Personal details
- Born: Anthony Paul Kennedy Shriver July 20, 1965 (age 61) Boston, Massachusetts, U.S.
- Party: Democratic
- Other political affiliations: We the People (from 2024)
- Spouse: Alina Mojica ​ ​(m. 1993; div. 2018)​
- Children: 5
- Parent(s): Sargent Shriver Eunice Kennedy Shriver
- Relatives: Shriver family Kennedy family
- Alma mater: Georgetown University

= Anthony Shriver =

American activist

Anthony Paul Kennedy Shriver (born July 20, 1965) is an American activist for people with intellectual disabilities. In 1989, he founded Best Buddies International, an international organization that helps people with intellectual disabilities to find employment and social opportunities. Through his mother, he is a nephew of World War II casualty Joseph P. Kennedy Jr., President John F. Kennedy, Senator Robert F. Kennedy, and Senator Ted Kennedy.

==Early life and education==
Anthony Shriver was born in Boston, Massachusetts, to Eunice Kennedy Shriver and Sargent Shriver, Jr. His mother is the founder of Special Olympics and his father is a founding director of the Peace Corps.

He graduated from the Georgetown Preparatory School in 1984. He then attended Brown University before transferring to Georgetown University in Washington, D.C., from which he graduated in 1988 with a double major in theology and history.

==Career==
Shriver is the founder and chairman of Best Buddies International a nonprofit 501(c)(3) organization which he created in 1989. Best Buddies is a nonprofit organization that provides adults and children with intellectual and developmental disabilities social inclusion and job opportunities. He has been able to get the organization to spread throughout the world and it has over 1500 chapters today. Shriver spoke in 2008 about the all-inclusive nature of the program:
"The great thing about Best Buddies is there's something for everybody. You can be a volunteer in some shape, form or fashion, whether you're volunteering to get your kids involved, whether your son or daughter is involved in their school program, whether you want to be a mentor yourself as an adult, whether you want to get an online Buddy, whether you're an employer and want to hire someone with a disability to work in your office—if you've got any sense of motivation and determination and want to give back, there's a role for you at Best Buddies, which I think is pretty unique. Even in Special Olympics, for most people, you can be a coach or a spectator, but you're not going to run the 50-yard dash. In Best Buddies, you're running the 50-yard dash with your Buddy. People get a different level of experience by participating, as opposed to writing a check, though that's important, too. But beyond writing checks, we need people to get involved and give their time."

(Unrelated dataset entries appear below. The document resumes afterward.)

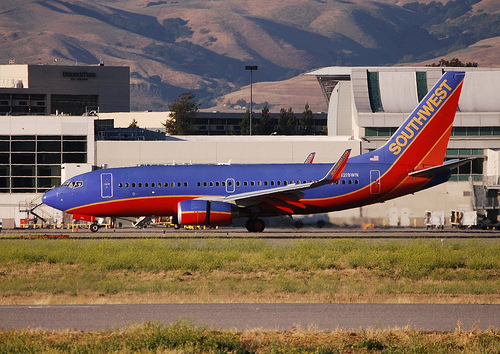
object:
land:
[0, 228, 499, 354]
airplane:
[40, 71, 479, 234]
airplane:
[40, 71, 485, 234]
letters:
[386, 143, 401, 156]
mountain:
[306, 5, 442, 64]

Best Buddies has grown internationally across six continents and 54 countries as a global volunteer movement creating opportunities for one-to-one friendships, integrated employment and leadership development for people with intellectual and developmental disabilities.

In 2017, the Boston Globe uncovered that donations from Best Buddies had been given to Tom Brady's personal charity. "Since 2011, while Brady has served as the face of its signature Massachusetts fund-raiser and helped it raise nearly $20 million, Best Buddies has paid $2.75 million to Brady's own charitable trust and has pledged to grant the organization an additional $500,000 in 2017--a total of $3.25 million.". In 2017, Boston Globe journalists were denied access to the annual Hyannis Port Challenge at Harvard university, Best Buddies later apologized for the incident.

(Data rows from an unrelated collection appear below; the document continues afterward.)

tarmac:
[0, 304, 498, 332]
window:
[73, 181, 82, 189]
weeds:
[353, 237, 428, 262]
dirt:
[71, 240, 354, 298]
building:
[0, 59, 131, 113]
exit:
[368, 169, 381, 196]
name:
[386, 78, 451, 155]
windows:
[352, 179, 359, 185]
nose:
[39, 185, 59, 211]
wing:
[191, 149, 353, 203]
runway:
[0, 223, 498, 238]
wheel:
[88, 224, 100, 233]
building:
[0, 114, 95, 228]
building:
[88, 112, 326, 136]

In addition, Anthony and his brother Timothy (the chairman of the Special Olympics) have recently aligned Best Buddies and the Special Olympics to create the Eunice Kennedy Shriver Challenge event, aimed to encourage greater acceptance and inclusion for those with intellectual and developmental disabilities. Shriver has also been a director of UniCapital Corp, an investment house, since March 1998. He participated in the inaugural Forum of Young Global Leaders in 2005, hosted by the World Economic Forum in Zermatt, Switzerland.

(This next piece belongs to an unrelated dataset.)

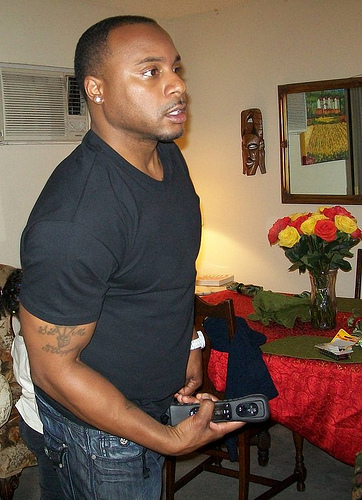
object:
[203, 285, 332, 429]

Shriver is currently on the board of directors of Level Brands.

==Politics==
Shriver - along with most members of the extended Kennedy family - is a part of the Democratic Party. In 2005, he considered running for Governor of Florida in the 2006 election. He was also said to have considered a run for Governor of Florida in the 2010 election. He was the only cousin or sibling of Robert F Kennedy Jr to endorse his 2024 presidential campaign.

==Personal life==
Shriver married Alina Mojica on July 2, 1993, in Hyannis Port, Massachusetts. Until March 2020, he resided in Miami Beach, Florida, with Alina and their five children: Edward Anthony “Teddy” Shriver (b. 1988, who married Torri Newman), Eunice Julia Shriver (b. 1994, who married Michael “Mikey” Garcia), Francesca Maria “Chessy” Shriver (b. 1994), Carolina Fitzgerald “Caro” Kennedy Shriver (b. 2001) and John Joseph “Joey” Sargent Shriver (b. 2009). Alina and Anthony filed for divorce in November 2018; they sold their shared Miami Beach home in March 2020.